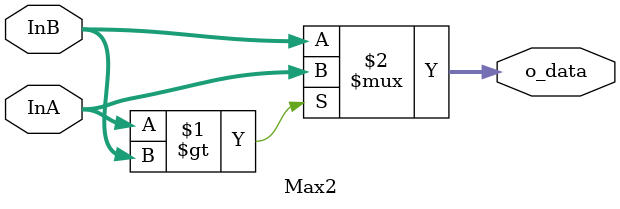
<source format=v>

module Max2 #(
    parameter DATA_WIDTH = 32
  )(
    input [31:0] InA, InB,
    output [31:0] o_data
  );

    assign o_data = (InA > InB)? InA : InB;
endmodule
    
</source>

● ● ● ● ●

**EXERCISE**. Pictures stay out; all other material above is restated word for word.

**OUTPUT OF THE EXERCISE**.
<source format=v>

module Max2 #(
    parameter DATA_WIDTH = 32
  )(
    input [31:0] InA, InB,
    output [31:0] o_data
  );

    assign o_data = (InA > InB)? InA : InB;
endmodule
    
</source>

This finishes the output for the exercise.